Exiled (Hong Kong/China, director Johnnie To): Among lovers of Hong Kong cinema, Johnnie To is legendary. He had three films showing in this year’s festival (Election (2005) and Election 2 (2006) screened together, as well as this film) and this was my first experience seeing one of his films. I’ll be seeking out some others. Exiled is an incredibly well-constructed film. It’s like a Swiss watch, with every scene precisely set up and choreographed and nothing wasted. To has created a self-contained world and set his characters loose in it. Set just around the time of Macau’s reversion to the Chinese government, it concerns a group of hit men who come together when their boss orders a hit on one of them. Two pairs of men arrive at the target’s new home. The first to warn him, the second to kill him. After a kinetic set piece involving three shooters, precisely 18 bullets, and the target’s wife and infant son, the group ends up helping still-alive Wo move furniture into his new place, before settling down to eat.
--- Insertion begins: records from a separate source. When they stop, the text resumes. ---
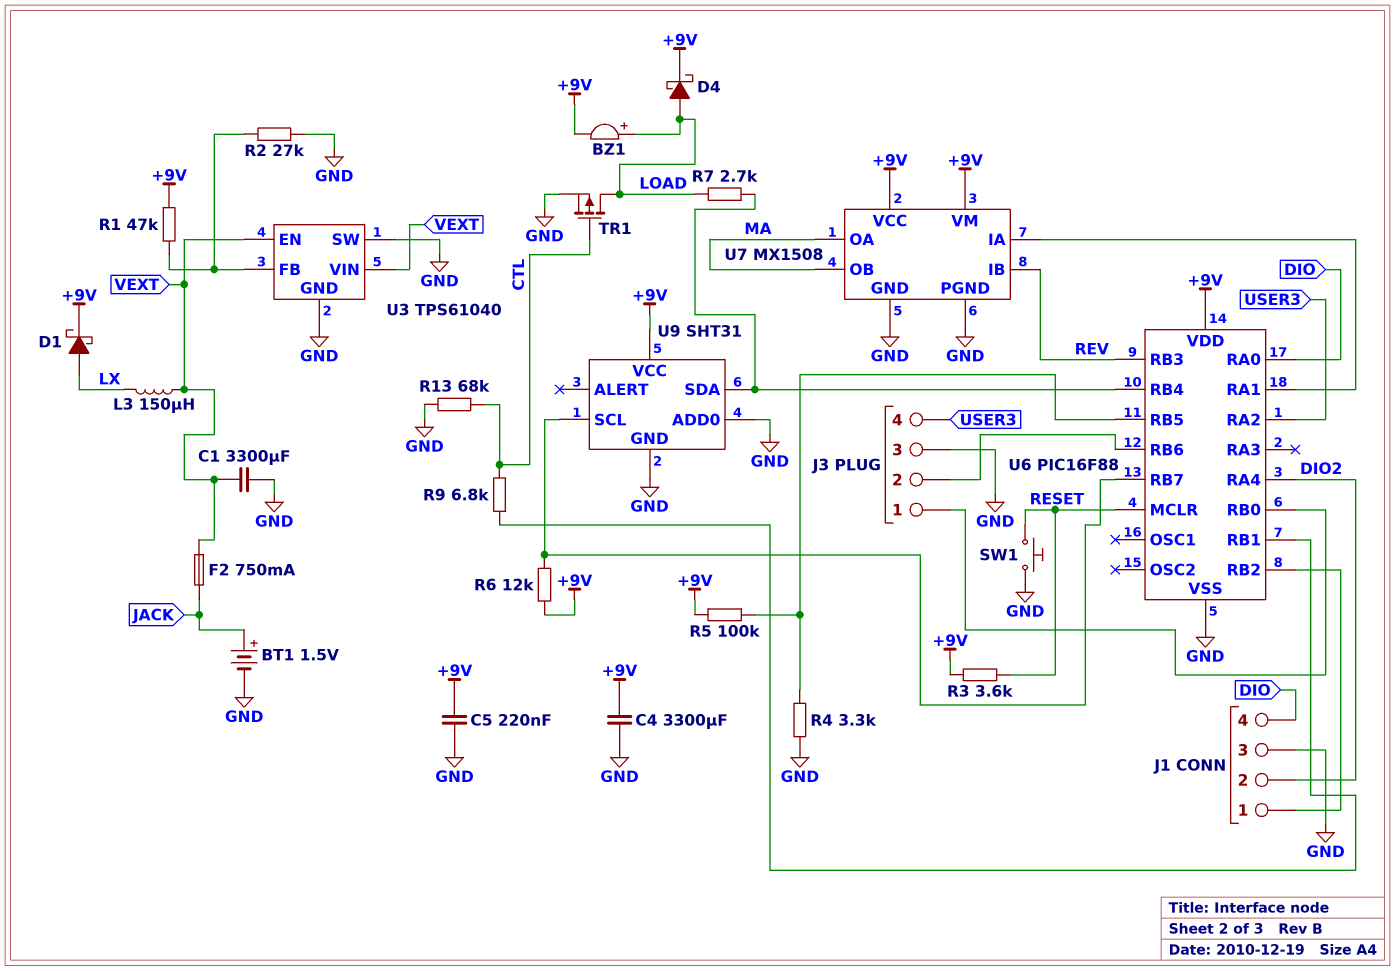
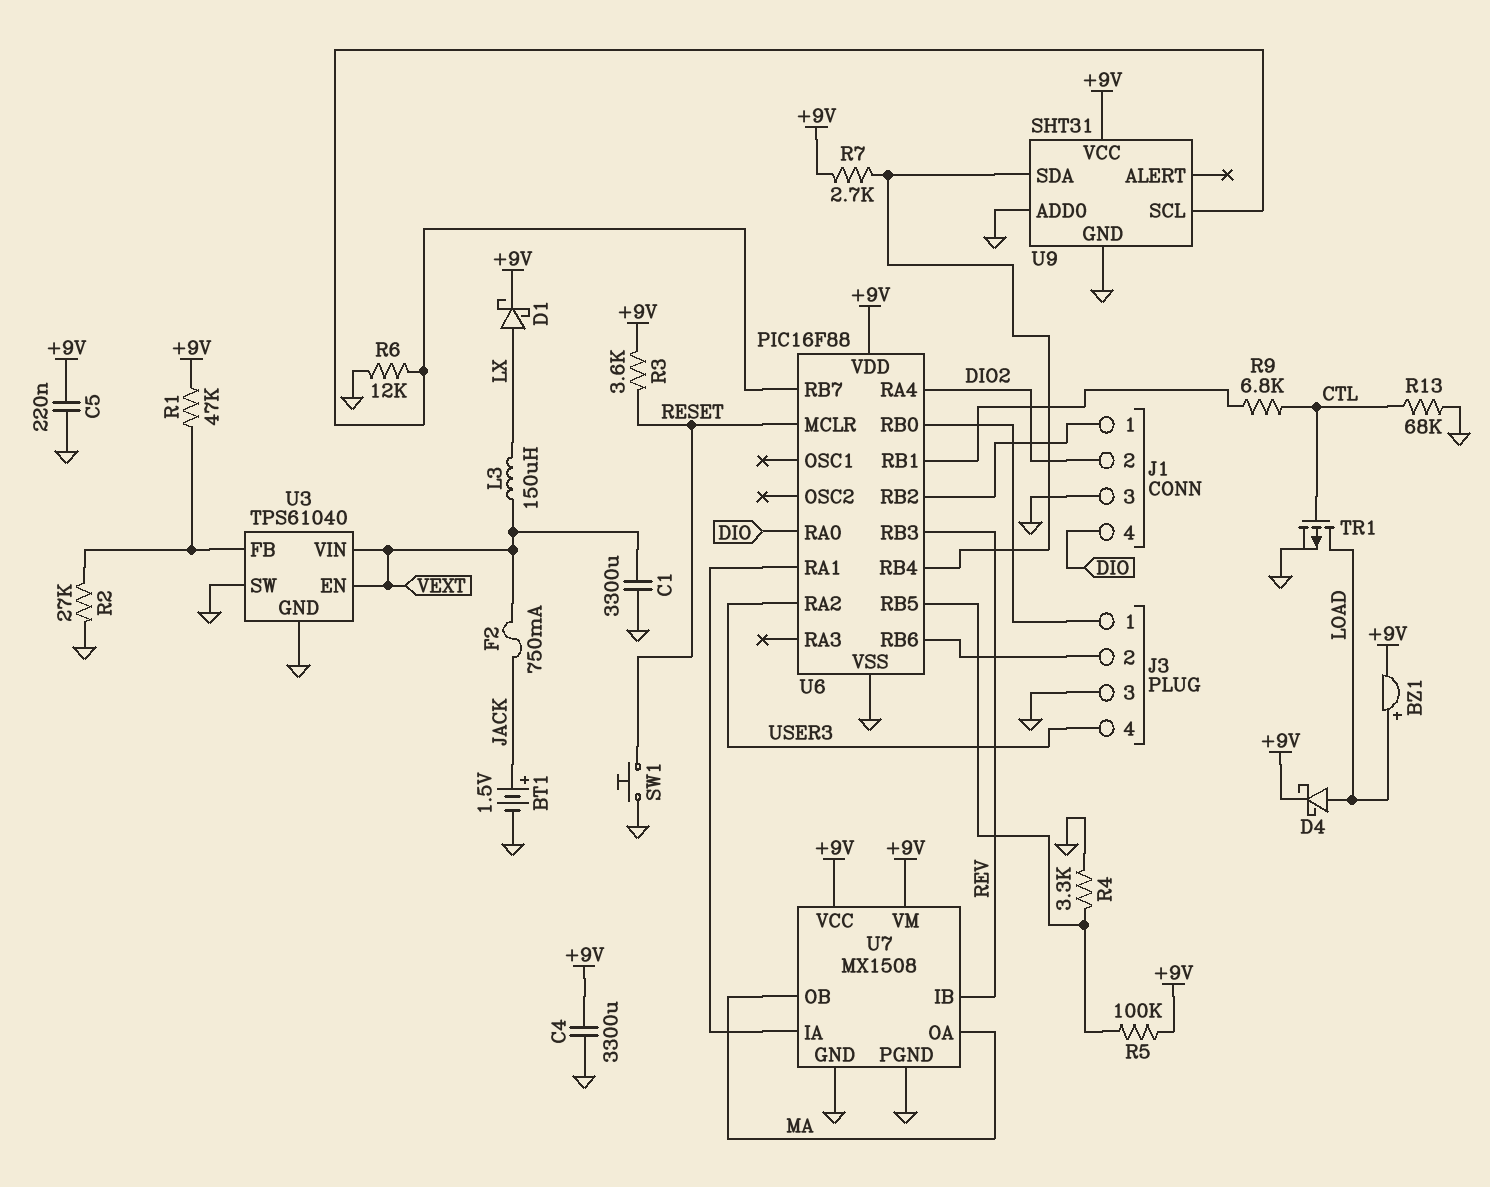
R6: 12k (+9V, U6/RB7) -> 12k (GND, U6/RB7)
R7: 2.7k (LOAD, U6/RB4) -> 2.7k (+9V, U6/RB4)

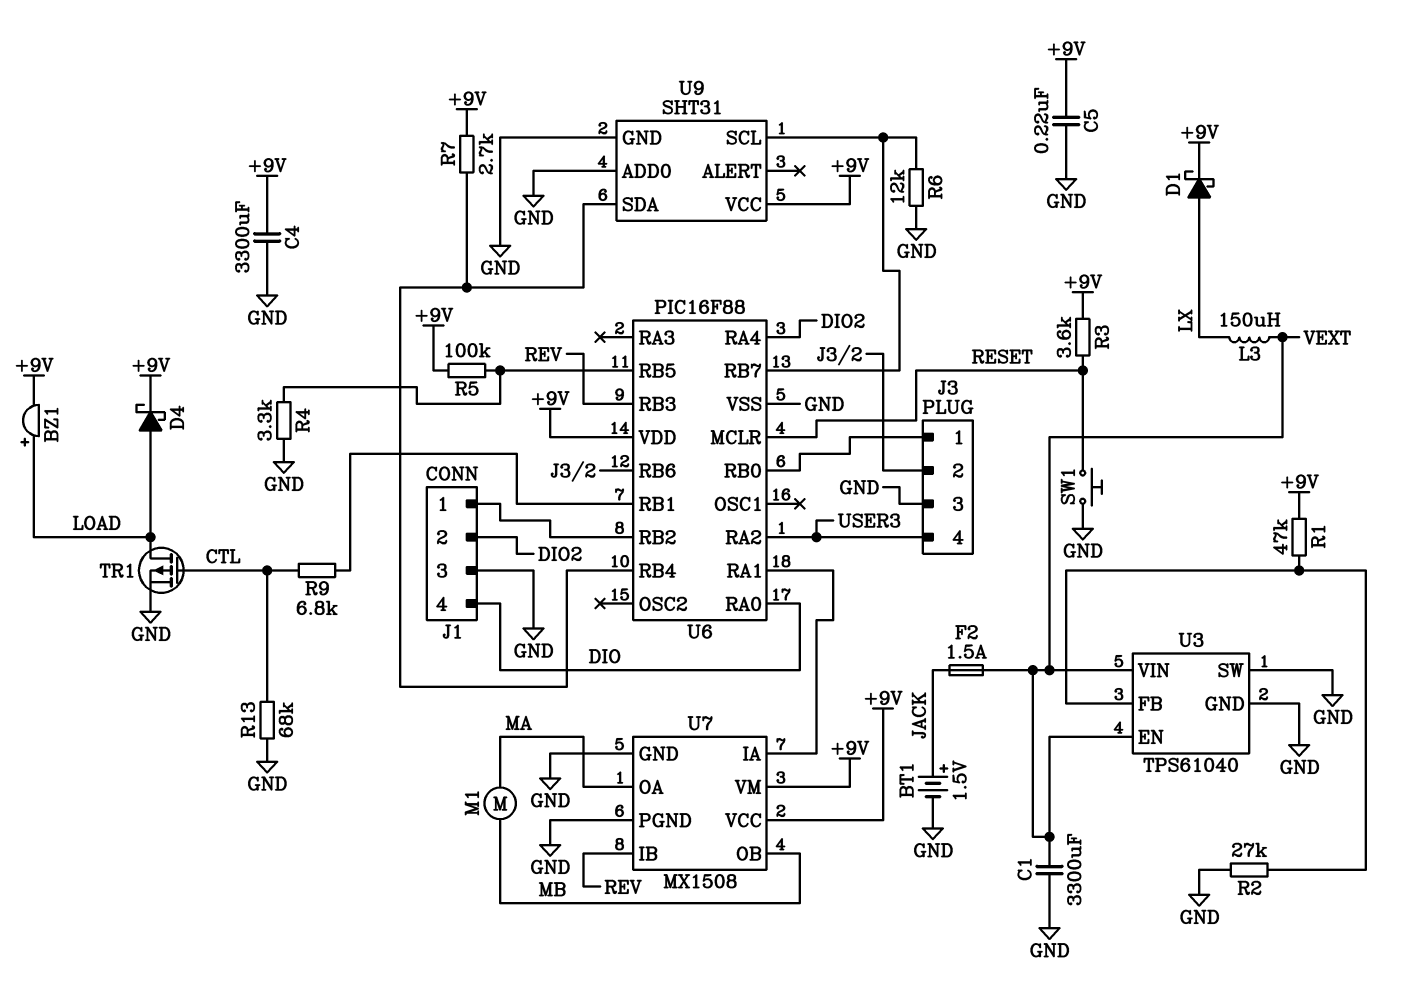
F2: 750mA (JACK, VEXT) -> 1.5A (JACK, VEXT)
M1: none -> motor (MA, MB)
U7 pin OB: MA -> MB

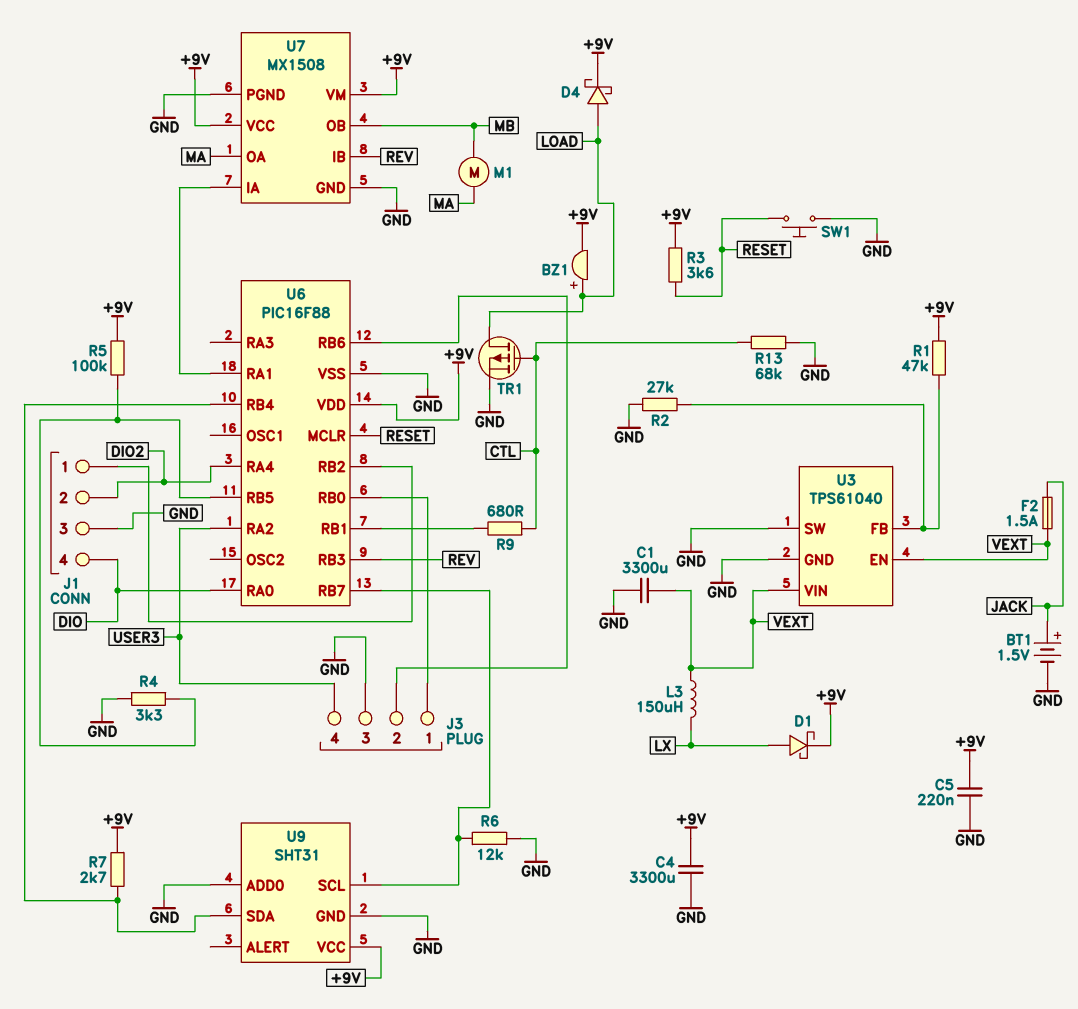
R9: 6.8k (CTL, U6/RB1) -> 680 (CTL, U6/RB1)

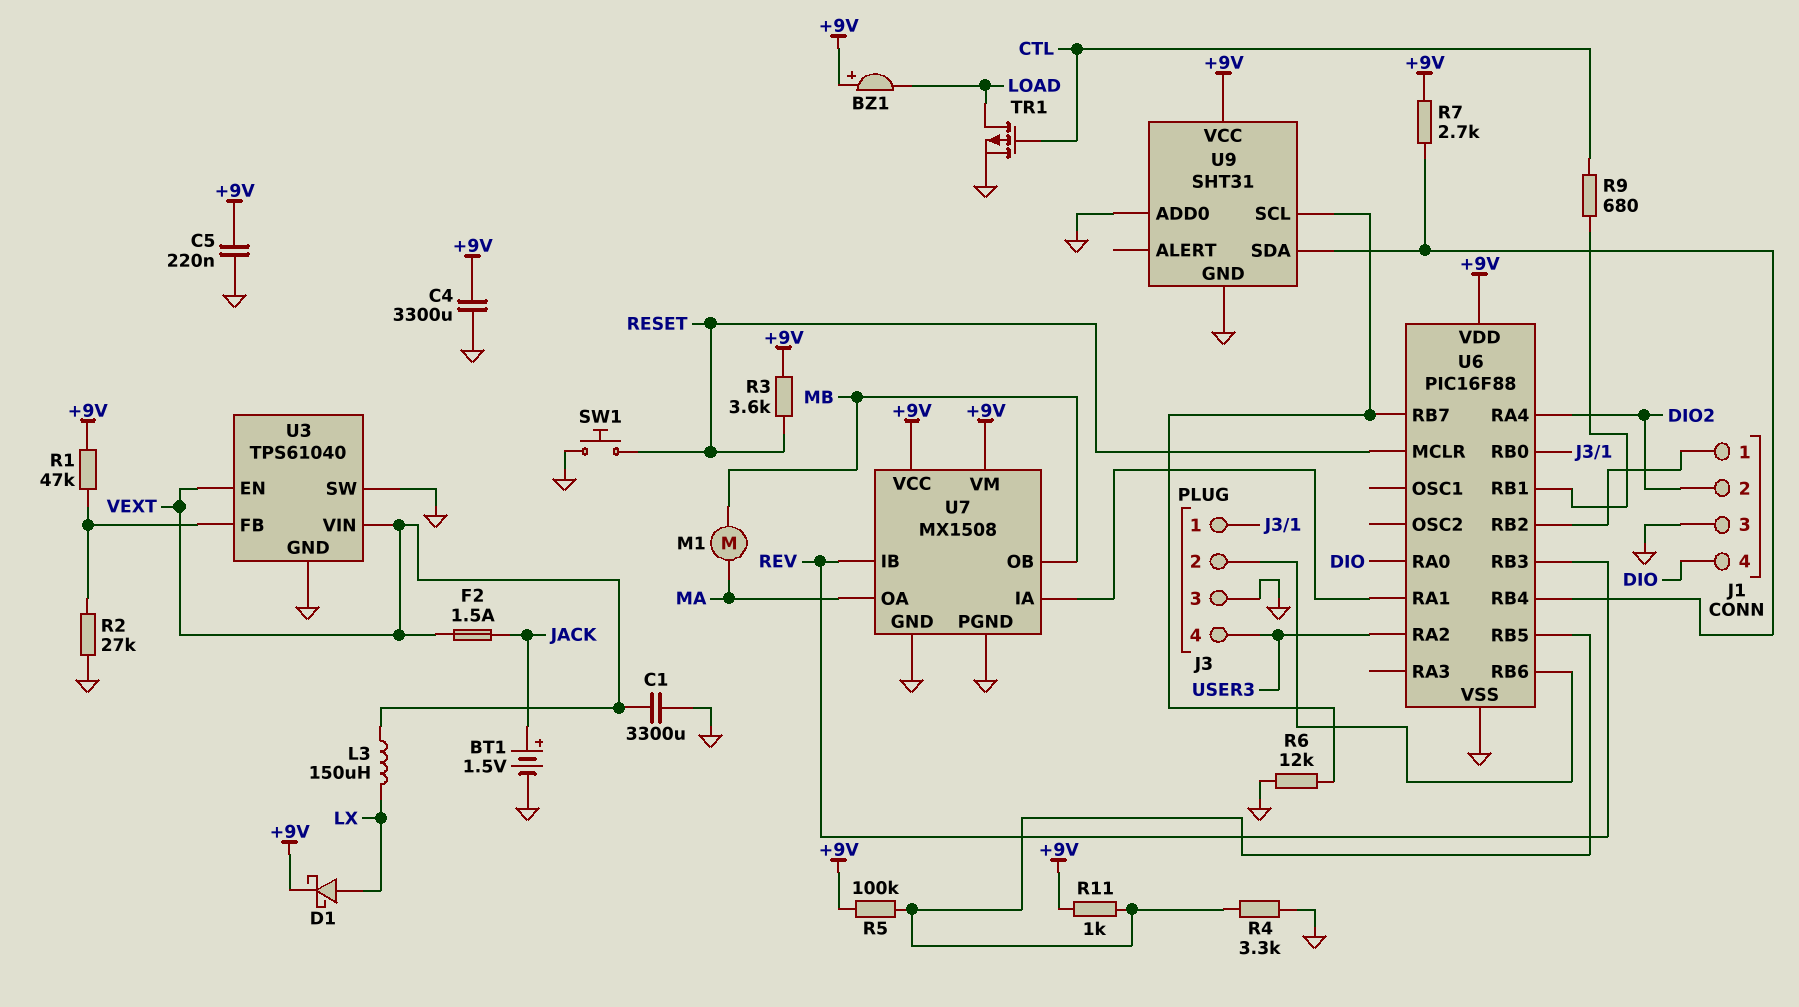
BZ1: buzzer (plus LOAD, minus +9V) -> buzzer (plus +9V, minus LOAD)
D4: schottky (A LOAD, K +9V) -> none
R11: none -> 1k (+9V, U6/RB5)
R13: 68k (CTL, GND) -> none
The mixture of action, comedy, and sentiment is probably a staple of Hong Kong gangster films, but I found it fresh. The plot continues when the assassins agree to give Wo some time to carry out one last job to make some cash for his soon to be widowed wife and orphaned child. Things don’t go as planned, however, and the film bumps along from set piece to set piece until an inevitable but satisfying end. Each choreographed set piece is set up in such a way as to heighten the anticipation, and you almost don’t mind that none of these trained killers seems to be a very good shot. It’s enough that they’re all ludicrously macho, swilling scotch from the bottle and smoking as they fire bullets at each other.

Seeing this one on the big screen is a must, just for the sound. The musical score, by Canadian Guy Zerafa, veered between James Bond and spaghetti westerns, with a bit of mournful harmonica thrown in. It worked perfectly, as did the fact that the viewer can hear every single shell casing hit the ground throughout the film. Even the gunshots themselves seemed different from those in American films, with less blast and more metallic sounds. It certainly helped create atmosphere. While this and the choreographed gunplay never let you forget you’re watching a created thing rather than any semblance of reality, that actually made me more appreciative of the creator. He’s certainly created another Johnnie To fan.